Friday, May 16, 2014

Godzilla Isn't a Train Wreck, But It Sure Is Boring - Wired

Image courtesy Warner Bros.

Image courtesy Warner Bros.



Godzilla always has been a strange beast. Born from the ashes and trauma of post-WWII Japan, it was a slumbering monster awakened by nuclear tests—a threat to Japan but also the reaction to that threat, and a metaphor both for the threat of nuclear warfare and for national pain.


Over the years, however, Godzilla changed dramatically, transforming first from menace to savior, and later to mascot and ultimately cinematic legend. Now, after an extremely unfortunate first attempt in 1998, director Gareth Edwards finally has brought a remake of the classic Japanese film to American shores. And while it certainly is a respectful film, one deeply aware of the history of its franchise, it’s not a particularly interesting one.


The highlight of the film, surprising nobody, is Breaking Bad star Bryan Cranston as Joe Brody, a scientist-turned-Godzilla-truther, along with the severely underutilized Juliette Binoche as his wife. If you’ve see the preview, you’ve heard Cranston’s grim, half-screamed warning, “It’s going to send us back to the Stone Age!” If only the rest of the film were so gripping. Alas, the focus quickly shifts from Joe to his son Ford (Aaron Taylor-Johnson), the far less interesting Ken Doll deemed a handsomer and more suitable companion for our journey.
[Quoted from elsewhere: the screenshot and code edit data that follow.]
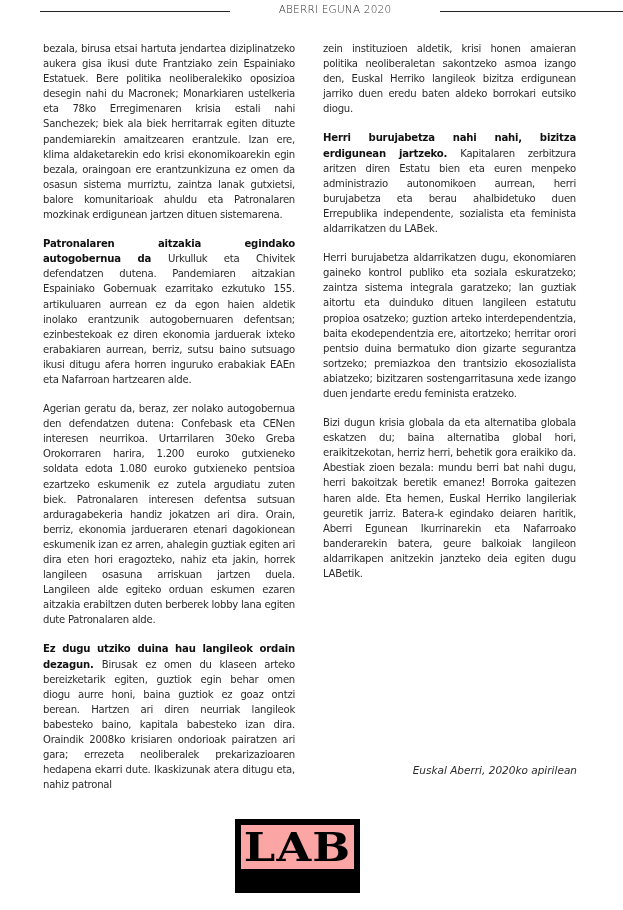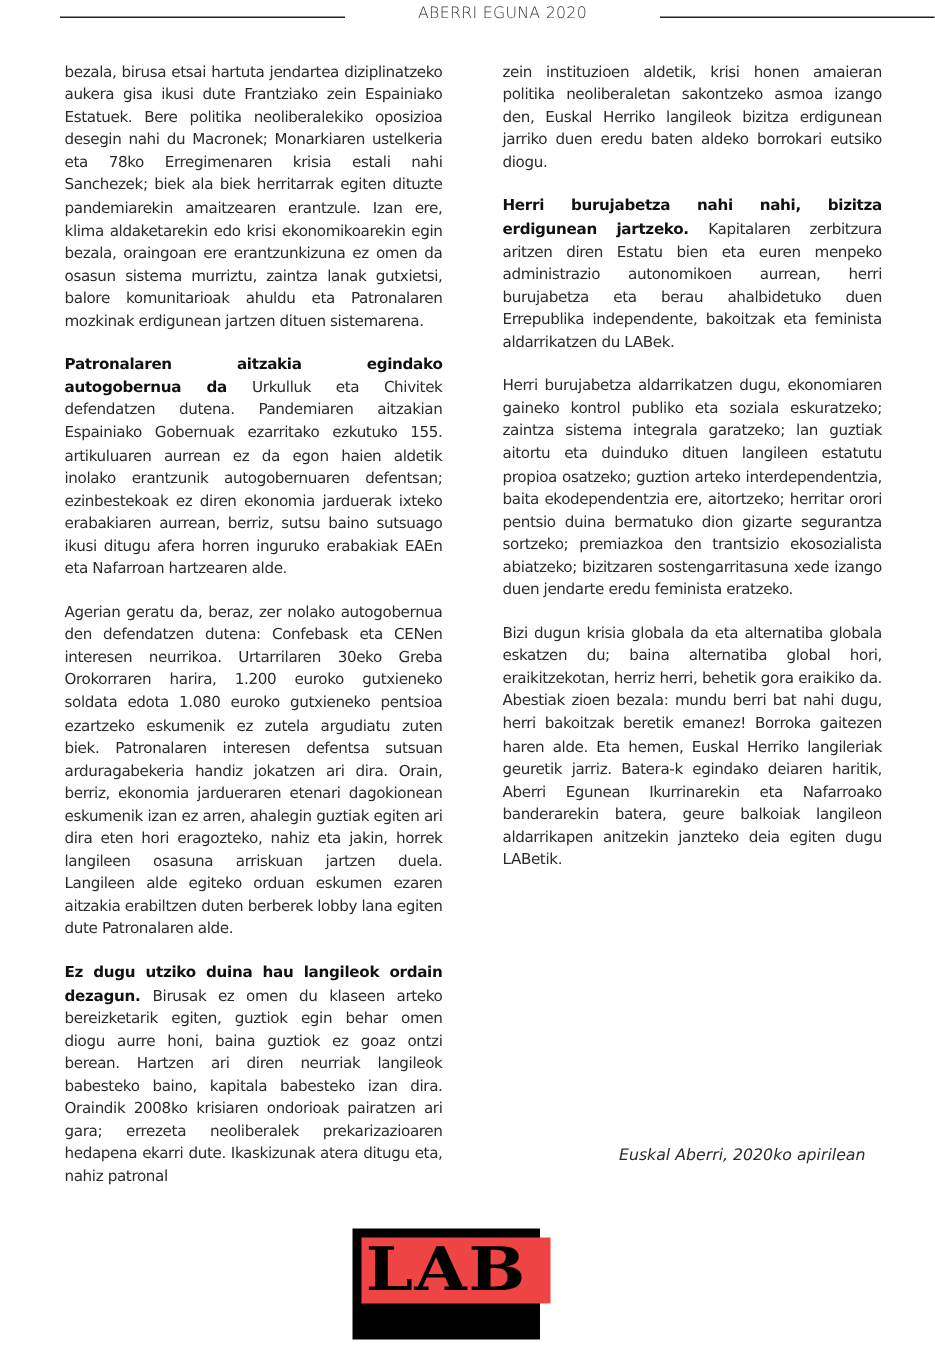--- a/index.html
+++ b/index.html
@@ -21,34 +21,34 @@
       text-align: center; font-size: 10.5px; letter-spacing: 0.2px;
       color: #333; font-weight: 300;
     }
     .col {
       position: absolute; top: 41px;
       font-size: 10.1px; line-height: 15.1px;
       text-align: justify; letter-spacing: -0.25px;
       color: #2b2b2b;
     }
     .col.left { left: 43px; width: 252px; }
-    .col.right { left: 323px; width: 253px; margin-left: 12px; }
+    .col.right { left: 323px; width: 253px; }
     .col p { margin: 0 0 14px 0; }
     .col b { color: #111; font-weight: bold; letter-spacing: -0.2px; }
     .signature {
       position: absolute; left: 380px; width: 197px; top: 764px;
       text-align: right; font-style: italic; font-size: 10.5px; color: #2b2b2b;
     }
     .logo {
       position: absolute; left: 235px; top: 819px; width: 125px; height: 74px;
       background: #000;
     }
     .logo .inner {
-      position: absolute; left: 6px; top: 6px; width: 126px; height: 44px;
-      background: #ef4444;
+      position: absolute; left: 6px; top: 6px; width: 113px; height: 44px;
+      background: #fca5a5;
     }
     .logo .text {
       position: absolute; left: 0; top: 0; width: 113px; height: 44px;
       text-align: center; line-height: 44px;
       font-family: "DejaVu Serif", serif; font-weight: bold;
       font-size: 40px; letter-spacing: 1px; color: #000;
       transform: scaleX(1.12);
     }
   </style>
 </head>
@@ -76,21 +76,21 @@
     <span>Birusak ez omen du klaseen arteko bereizketarik egiten, guztiok egin behar omen diogu aurre honi, baina guztiok ez goaz ontzi berean. Hartzen ari diren neurriak langileok babesteko baino, kapitala babesteko izan dira. Oraindik 2008ko krisiaren ondorioak pairatzen ari gara; errezeta neoliberalek prekarizazioaren hedapena ekarri dute. Ikaskizunak atera ditugu eta, nahiz patronal</span>
   </p>
 </div>
 
 <div class="col right">
   <p>
     <span>zein instituzioen aldetik, krisi honen amaieran politika neoliberaletan sakontzeko asmoa izango den, Euskal Herriko langileok bizitza erdigunean jarriko duen eredu baten aldeko borrokari eutsiko diogu.</span>
   </p>
   <p>
     <b>Herri burujabetza nahi nahi, bizitza erdigunean jartzeko. </b>
-    <span>Kapitalaren zerbitzura aritzen diren Estatu bien eta euren menpeko administrazio autonomikoen aurrean, herri burujabetza eta berau ahalbidetuko duen Errepublika independente, bakoitzak eta feminista aldarrikatzen du LABek.</span>
+    <span>Kapitalaren zerbitzura aritzen diren Estatu bien eta euren menpeko administrazio autonomikoen aurrean, herri burujabetza eta berau ahalbidetuko duen Errepublika independente, sozialista eta feminista aldarrikatzen du LABek.</span>
   </p>
   <p>
     <span>Herri burujabetza aldarrikatzen dugu, ekonomiaren gaineko kontrol publiko eta soziala eskuratzeko; zaintza sistema integrala garatzeko; lan guztiak aitortu eta duinduko dituen langileen estatutu propioa osatzeko; guztion arteko interdependentzia, baita ekodependentzia ere, aitortzeko; herritar orori pentsio duina bermatuko dion gizarte segurantza sortzeko; premiazkoa den trantsizio ekosozialista abiatzeko; bizitzaren sostengarritasuna xede izango duen jendarte eredu feminista eratzeko.</span>
   </p>
   <p>
     <span>Bizi dugun krisia globala da eta alternatiba globala eskatzen du; baina alternatiba global hori, eraikitzekotan, herriz herri, behetik gora eraikiko da. Abestiak zioen bezala: mundu berri bat nahi dugu, herri bakoitzak beretik emanez! Borroka gaitezen haren alde. Eta hemen, Euskal Herriko langileriak geuretik jarriz. Batera-k egindako deiaren haritik, Aberri Egunean Ikurrinarekin eta Nafarroako banderarekin batera, geure balkoiak langileon aldarrikapen anitzekin janzteko deia egiten dugu LABetik.</span>
   </p>
 </div>
 
 <div class="signature">Euskal Aberri, 2020ko apirilean</div>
It’s a very American change as well; although the Japanese Godzilla films tended to be about the citizenry’s unified response to disaster, the U.S. version transposes the role of humanity into a far more singular and ubiquitously square-jawed savior: the great American hero, handsome Lt. Brody. Without spoiling too much of the story, he’s a Navy bomb specialist currently on leave, motivated to stop the monsters partly by sad events in his past. He also ends up trying to save his own endangered family (of course), which is made of Pretty Blonde Wife and Adorable Child, neither of whom are memorable enough for their names to matter. Although they ostensibly form the emotional core of the movie and Edwards spends a lot of time cutting away to them, they feel more like tropes than people, a familiar “motivation” spell invoked by yet another movie magician chanting the same words as countless people before him.


All of this might be forgivable if the movie delivered on the slam-bang monster battles everybody came to see. But despite some impressive CG that evokes a couple of genuinely pleasurable boo-ya moments, Godzilla too often feels determined to pull you away from interesting things in order to show you… less interesting things. At first, this seems like an attempt at coyness, the same sort of tactical modesty we saw in the previews where we glimpsed naught but an ankle or wrist of fair Godzilla.